= Beginning of Section =

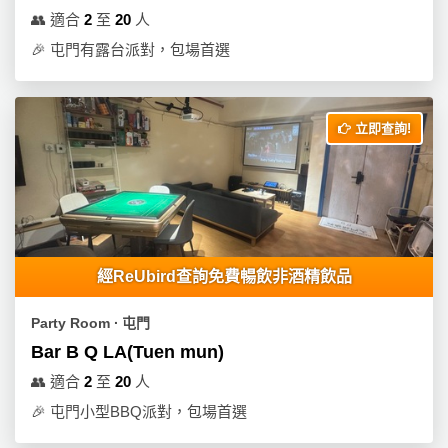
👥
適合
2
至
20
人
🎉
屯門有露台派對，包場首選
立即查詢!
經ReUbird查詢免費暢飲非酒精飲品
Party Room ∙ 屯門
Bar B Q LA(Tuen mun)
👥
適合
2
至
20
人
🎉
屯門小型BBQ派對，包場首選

= End of Section =
= Beginning of Section =

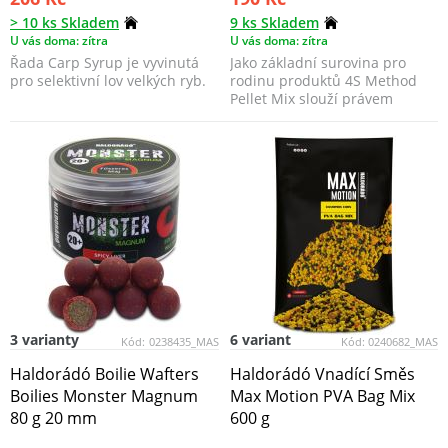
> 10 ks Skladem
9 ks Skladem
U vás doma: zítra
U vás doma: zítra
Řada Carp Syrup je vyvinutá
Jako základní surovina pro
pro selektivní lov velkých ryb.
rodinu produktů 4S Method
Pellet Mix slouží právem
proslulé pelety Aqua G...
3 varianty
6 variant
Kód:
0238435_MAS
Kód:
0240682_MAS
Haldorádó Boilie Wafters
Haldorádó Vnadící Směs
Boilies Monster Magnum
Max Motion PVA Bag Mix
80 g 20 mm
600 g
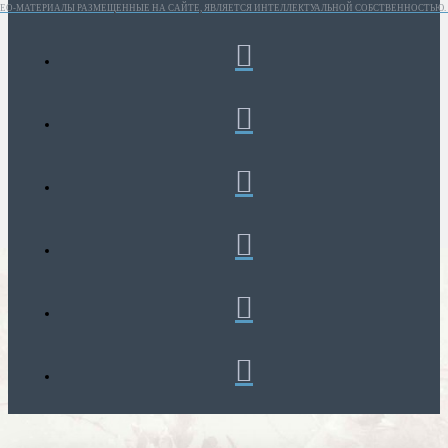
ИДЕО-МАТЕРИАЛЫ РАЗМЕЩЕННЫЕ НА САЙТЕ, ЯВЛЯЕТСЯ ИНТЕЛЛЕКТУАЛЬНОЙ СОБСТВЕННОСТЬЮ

= End of Section =
= Beginning of Section =

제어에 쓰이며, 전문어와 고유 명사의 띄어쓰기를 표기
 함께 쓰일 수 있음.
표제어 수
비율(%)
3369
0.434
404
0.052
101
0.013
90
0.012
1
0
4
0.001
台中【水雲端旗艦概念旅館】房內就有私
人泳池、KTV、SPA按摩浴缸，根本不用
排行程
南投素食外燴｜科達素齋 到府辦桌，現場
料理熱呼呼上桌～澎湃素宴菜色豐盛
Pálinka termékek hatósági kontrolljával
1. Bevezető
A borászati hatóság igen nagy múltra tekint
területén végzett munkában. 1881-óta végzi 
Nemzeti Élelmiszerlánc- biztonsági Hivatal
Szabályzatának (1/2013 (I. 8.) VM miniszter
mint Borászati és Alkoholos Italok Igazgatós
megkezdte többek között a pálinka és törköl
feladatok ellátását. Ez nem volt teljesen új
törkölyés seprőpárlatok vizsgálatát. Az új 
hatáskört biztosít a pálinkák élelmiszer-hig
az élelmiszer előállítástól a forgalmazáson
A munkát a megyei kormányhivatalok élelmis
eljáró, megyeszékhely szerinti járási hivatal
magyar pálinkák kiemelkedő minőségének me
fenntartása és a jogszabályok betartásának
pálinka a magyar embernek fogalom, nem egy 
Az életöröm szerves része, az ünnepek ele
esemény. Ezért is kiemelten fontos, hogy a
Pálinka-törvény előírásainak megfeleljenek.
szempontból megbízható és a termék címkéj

= End of Section =

TO-DO ITEM:
Total the lines of the data that include the word "pálinkák", and give that total as the sole response.

EXERCISE RESULT:
2